● Prompt A: Duplicate a section of the aquaponics article word for word, beginning at the words "Bertus van Niekerk, COO" and stopping after the words "and the continent.".
● Prompt B:
Answer these questions from the aquaponics article:
(i) In which country did Matsei start the initiative before running the pilot in South Africa?
(ii) Where was the nutrition study cited by Van Deventer carried out?
(iii) In which province is the planned small community located?

● Provided text:
..........
Van Deventer said smart solutions in agriculture are critical but “in Africa and other developing parts of the world, we have to integrate the smart technologies with the realities of the communities that we work in”.

“We cannot deploy ‘bling’ First World technologies in our rural environments; it has to be workable and feasible. So from smart agriculture obviously we need an agricultural technique that is going to provide us with climatological resistance because that is the source of the problem.”

Van Deventer quoted results from a study in the US, carried out with tens of thousands of people in prisons, schools and institutions, which found that when nutrition is improved in these communities, then aggression, theft and antisocial behaviour decline dramatically while cognitive skills increase significantly.

STEERING SUSTAINABILITY

Bertus van Niekerk, COO of Matsei Technologies, emphasised that sustainability is the key to the project and the digital farming programme has to go hand-in-hand with sustainable supply chains spanning food production, logistics, retail and other support services.
 
“Why are people interested? It’s not about aquaponics and the fish farming business. They are interested in the fact that we said we are controlling it from a digitalised perspective, allowing oversight for those people. We can see what is happening with the money, what is happening with the operations, does it work? That excites them.”

Matsei used the Pretoria farm as a test case and is now ready to scale the solution across SA and the continent.

“Our target market is Africa and South Africa. We started this initiative in Ghana but it was a bit remote so we decided to do the pilot here to make sure everything worked well here. We wanted to localise it and first focus on SA and then roll it out further afield. We are also looking at Malawi, where there is a lot of interest,” Van Niekerk said.

“The secret to this is the commercial model and the markets. So we needed to first make sure the commercial model was sound and we are there now. We are in final negotiations with other communities to roll out the next stage.”

He said there are plans to deploy the aquaponics solution in three more communities soon: a medium-sized community in Gauteng, a small community in KwaZulu-Natal and a large community in Mpumalanga. The large community would produce 160-tons of fish and 40-tons of vegetables per month, which equates to about 350 000 meals each month for the community.
..........
● Source data:
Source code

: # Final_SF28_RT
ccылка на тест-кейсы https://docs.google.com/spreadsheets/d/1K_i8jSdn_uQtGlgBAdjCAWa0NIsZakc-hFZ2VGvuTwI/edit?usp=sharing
..........
● Exercise answer A:
Bertus van Niekerk, COO of Matsei Technologies, emphasised that sustainability is the key to the project and the digital farming programme has to go hand-in-hand with sustainable supply chains spanning food production, logistics, retail and other support services.
 
“Why are people interested? It’s not about aquaponics and the fish farming business. They are interested in the fact that we said we are controlling it from a digitalised perspective, allowing oversight for those people. We can see what is happening with the money, what is happening with the operations, does it work? That excites them.”

Matsei used the Pretoria farm as a test case and is now ready to scale the solution across SA and the continent.

● Exercise answer B:
(i) Ghana
(ii) The US
(iii) KwaZulu-Natal